▸ What you should do:
Convert the listing below into a Markdown table with two columns, Row and Line. Number each row and skip any blank lines.

....................

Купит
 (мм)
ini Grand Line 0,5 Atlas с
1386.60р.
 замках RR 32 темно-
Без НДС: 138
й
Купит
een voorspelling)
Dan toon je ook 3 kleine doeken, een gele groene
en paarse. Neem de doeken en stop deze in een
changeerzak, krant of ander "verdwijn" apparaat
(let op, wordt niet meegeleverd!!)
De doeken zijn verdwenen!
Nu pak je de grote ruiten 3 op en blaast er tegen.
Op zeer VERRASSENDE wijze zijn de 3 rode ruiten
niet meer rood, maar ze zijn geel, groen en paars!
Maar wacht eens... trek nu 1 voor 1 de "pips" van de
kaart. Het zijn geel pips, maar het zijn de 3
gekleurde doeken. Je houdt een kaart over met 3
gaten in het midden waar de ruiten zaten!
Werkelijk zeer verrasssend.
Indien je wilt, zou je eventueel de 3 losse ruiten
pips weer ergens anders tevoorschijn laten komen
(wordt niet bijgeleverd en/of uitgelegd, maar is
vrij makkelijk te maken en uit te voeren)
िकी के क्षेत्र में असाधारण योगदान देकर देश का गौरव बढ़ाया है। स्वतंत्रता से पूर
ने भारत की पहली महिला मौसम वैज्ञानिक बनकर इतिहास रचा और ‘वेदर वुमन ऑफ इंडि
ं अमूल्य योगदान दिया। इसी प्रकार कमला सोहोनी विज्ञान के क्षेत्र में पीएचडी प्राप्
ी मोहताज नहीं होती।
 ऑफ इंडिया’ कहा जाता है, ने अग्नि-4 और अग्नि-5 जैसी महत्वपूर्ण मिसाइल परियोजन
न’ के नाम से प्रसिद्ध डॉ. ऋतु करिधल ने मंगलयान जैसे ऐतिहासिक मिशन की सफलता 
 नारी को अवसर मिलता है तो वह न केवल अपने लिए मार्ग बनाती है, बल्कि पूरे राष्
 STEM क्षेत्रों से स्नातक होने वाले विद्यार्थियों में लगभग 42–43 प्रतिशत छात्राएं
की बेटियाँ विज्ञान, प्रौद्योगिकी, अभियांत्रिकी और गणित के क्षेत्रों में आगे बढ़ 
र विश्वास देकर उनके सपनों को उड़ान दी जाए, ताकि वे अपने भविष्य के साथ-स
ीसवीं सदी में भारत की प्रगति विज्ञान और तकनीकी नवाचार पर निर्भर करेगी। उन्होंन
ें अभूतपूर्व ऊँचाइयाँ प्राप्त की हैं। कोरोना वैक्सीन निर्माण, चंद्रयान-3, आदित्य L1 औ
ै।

....................

▸ Problem solution:
| Row | Line |
|---|---|
| 1 | Купит |
| 2 |  (мм) |
| 3 | ini Grand Line 0,5 Atlas с |
| 4 | 1386.60р. |
| 5 |  замках RR 32 темно- |
| 6 | Без НДС: 138 |
| 7 | й |
| 8 | Купит |
| 9 | een voorspelling) |
| 10 | Dan toon je ook 3 kleine doeken, een gele groene |
| 11 | en paarse. Neem de doeken en stop deze in een |
| 12 | changeerzak, krant of ander "verdwijn" apparaat |
| 13 | (let op, wordt niet meegeleverd!!) |
| 14 | De doeken zijn verdwenen! |
| 15 | Nu pak je de grote ruiten 3 op en blaast er tegen. |
| 16 | Op zeer VERRASSENDE wijze zijn de 3 rode ruiten |
| 17 | niet meer rood, maar ze zijn geel, groen en paars! |
| 18 | Maar wacht eens... trek nu 1 voor 1 de "pips" van de |
| 19 | kaart. Het zijn geel pips, maar het zijn de 3 |
| 20 | gekleurde doeken. Je houdt een kaart over met 3 |
| 21 | gaten in het midden waar de ruiten zaten! |
| 22 | Werkelijk zeer verrasssend. |
| 23 | Indien je wilt, zou je eventueel de 3 losse ruiten |
| 24 | pips weer ergens anders tevoorschijn laten komen |
| 25 | (wordt niet bijgeleverd en/of uitgelegd, maar is |
| 26 | vrij makkelijk te maken en uit te voeren) |
| 27 | िकी के क्षेत्र में असाधारण योगदान देकर देश का गौरव बढ़ाया है। स्वतंत्रता से पूर |
| 28 | ने भारत की पहली महिला मौसम वैज्ञानिक बनकर इतिहास रचा और ‘वेदर वुमन ऑफ इंडि |
| 29 | ं अमूल्य योगदान दिया। इसी प्रकार कमला सोहोनी विज्ञान के क्षेत्र में पीएचडी प्राप् |
| 30 | ी मोहताज नहीं होती। |
| 31 |  ऑफ इंडिया’ कहा जाता है, ने अग्नि-4 और अग्नि-5 जैसी महत्वपूर्ण मिसाइल परियोजन |
| 32 | न’ के नाम से प्रसिद्ध डॉ. ऋतु करिधल ने मंगलयान जैसे ऐतिहासिक मिशन की सफलता  |
| 33 |  नारी को अवसर मिलता है तो वह न केवल अपने लिए मार्ग बनाती है, बल्कि पूरे राष् |
| 34 |  STEM क्षेत्रों से स्नातक होने वाले विद्यार्थियों में लगभग 42–43 प्रतिशत छात्राएं |
| 35 | की बेटियाँ विज्ञान, प्रौद्योगिकी, अभियांत्रिकी और गणित के क्षेत्रों में आगे बढ़  |
| 36 | र विश्वास देकर उनके सपनों को उड़ान दी जाए, ताकि वे अपने भविष्य के साथ-स |
| 37 | ीसवीं सदी में भारत की प्रगति विज्ञान और तकनीकी नवाचार पर निर्भर करेगी। उन्होंन |
| 38 | ें अभूतपूर्व ऊँचाइयाँ प्राप्त की हैं। कोरोना वैक्सीन निर्माण, चंद्रयान-3, आदित्य L1 औ |
| 39 | ै। |